Results
Phylogenetic and mutation analysis of 60 SARS-CoV-2 sequences from
Southeast Asia revealed 78 non-synonymous mutations. Most of them (n=52)
were found in non-structural (NS) proteins. Other mutations with amino
acid (aa) substitutions were present in spike protein (n=13), N protein
(n=9), M protein (n=3) and E protein (n=1). The Nepal SARS-CoV-2 genome,
which was sequenced early, had no NS mutations compared to our reference
sequence (Table-1).
This study identified 21 NS mutations including 4 aa alterations in
spike proteins that solely observed in Southeast Asia (Table 2). The
majority of these unique mutations (n=15) have arisen once to-date. The
remaining 6 were present more than once, but each of these variants
circulated in a specific country or region. Moreover, we found 13
mutations with amino acid replacement in spike protein across Southeast
Asia. Seven of them (L54F, T76I, S116C, A243S, E471Q, T572I and D614G)
were present in the S1 domain and the remaining 6 (L822F, A829T, A930V,
S939F, F1109L and G1124V) were present in the S2 domain of the spike
protein. Only one aa substitution (E471Q) occurred in the receptor
binding motif of spike RBD. A 3D structural visualization is presented
in Figure 1, with 13 aa substitution sites represented; of them, 3 aa
substitutions (S116C, E471Q and A930V) are highlighted in the trimeric
spike glycoprotein.
The recurrent mutations found in Southeast Asia were presented country
wise in figure 2. We identified the 10 most frequent mutations with
amino acid substitution (N_R203K, N_G204R, N_P13L, NS3_Q57H,
NS3_Q57H, NS8_L84S, NSP12_A97V, NSP12_P323L, NSP3_T1198K,
NSP6_L37F, Spike_D614G) and separated the variants into 4 major groups
and 2 subgroups accordingly (Figure 3). Group 1 consists of 11
sequences, including the reference sequence hCoV19 / Wuhan / WIV04 /
2019 (Accession: EPI_ISL_ 402124). All sequences within in this group
were observed earlier in this year (13 January to 1 April).
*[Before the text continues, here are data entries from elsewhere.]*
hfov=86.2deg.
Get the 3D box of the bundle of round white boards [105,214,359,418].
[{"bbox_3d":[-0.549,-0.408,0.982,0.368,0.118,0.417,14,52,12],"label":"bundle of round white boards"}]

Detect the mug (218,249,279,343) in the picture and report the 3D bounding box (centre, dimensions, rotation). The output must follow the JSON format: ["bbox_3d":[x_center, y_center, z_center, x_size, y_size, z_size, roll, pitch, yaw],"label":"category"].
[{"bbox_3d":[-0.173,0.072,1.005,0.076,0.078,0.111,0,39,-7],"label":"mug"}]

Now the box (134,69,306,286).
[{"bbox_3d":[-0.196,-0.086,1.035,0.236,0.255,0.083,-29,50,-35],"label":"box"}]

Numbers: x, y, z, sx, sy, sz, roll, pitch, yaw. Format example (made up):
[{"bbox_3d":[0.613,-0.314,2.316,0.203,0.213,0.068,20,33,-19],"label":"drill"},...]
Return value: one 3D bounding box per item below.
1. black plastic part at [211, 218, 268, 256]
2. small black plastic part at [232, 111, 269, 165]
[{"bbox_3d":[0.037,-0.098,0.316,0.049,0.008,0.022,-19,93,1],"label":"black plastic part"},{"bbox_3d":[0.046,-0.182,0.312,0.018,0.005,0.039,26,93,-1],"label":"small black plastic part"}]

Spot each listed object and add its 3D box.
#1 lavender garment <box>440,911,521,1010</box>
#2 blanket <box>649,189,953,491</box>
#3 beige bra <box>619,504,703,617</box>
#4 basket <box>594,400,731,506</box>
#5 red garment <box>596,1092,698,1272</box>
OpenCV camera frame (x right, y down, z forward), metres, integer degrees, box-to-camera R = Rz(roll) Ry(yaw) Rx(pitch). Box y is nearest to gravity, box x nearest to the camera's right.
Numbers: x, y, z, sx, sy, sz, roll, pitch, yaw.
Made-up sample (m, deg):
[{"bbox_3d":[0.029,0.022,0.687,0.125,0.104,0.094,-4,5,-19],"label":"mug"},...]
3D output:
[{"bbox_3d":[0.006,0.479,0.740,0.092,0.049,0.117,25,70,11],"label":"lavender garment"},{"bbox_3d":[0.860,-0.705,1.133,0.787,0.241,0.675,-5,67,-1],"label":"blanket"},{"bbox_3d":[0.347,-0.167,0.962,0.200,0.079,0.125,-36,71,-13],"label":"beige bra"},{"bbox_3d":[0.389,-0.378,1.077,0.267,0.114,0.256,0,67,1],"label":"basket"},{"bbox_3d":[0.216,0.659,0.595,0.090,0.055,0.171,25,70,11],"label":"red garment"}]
Group 2
consists of the co-evolving mutations NSP12_P323L and spike_D614G.
Most of the sequences (n=24) belong to this group and their isolation
dates range from 10 March to 4 May, 2020. We further separated this
group into two subgroups; those in 2a have additional N_R203K, N_G204R
(28881-28883: GGG>AAC) trinucleotide mutations and those in
2b have mutations with amino acid substitution at NS3 (Q57H). In group
3, 4 co-evolving mutations (NSP12_A97V, N_P13L, NSP3_T1198K,
NSP6_L37F) were found in 12 Indian sequences which were collected
between 29 March to 26 April, 2020. Group 4 consists of 8 variants from
Bangladesh, India and Thailand with a common amino acid substitution at
NS8(L84S).
In the cluster based time-plot, 187 available sequences were studied
over the 15 days of the month from January until May 2020. The group 2
cluster was not observed until February (0%, n=0), 38% (n=19) in
March, 37% (n=20) in April and 85% (n=61) in May. The group 3 cluster
was 0% to 8% in those months, with a sudden increase of 54% (n=29) in
April. The infections were increased from 17 cases in January up to
128,257 in May, 2020 (Figure 4).
A geographic heat map (Figure 5) revealed that most of the 78 NS
mutations found in this study were also common in Europe and North
America. The transmission map, generated with Nextstrain using 329
genome sequences (Figure 6), revealed that Group 2 sequences (A2 clade
of Nextstrain) from this study were found to be dominant among strains
circulating in Southeast Asia. These sequences were also found to be
prevalent in Europe and North America.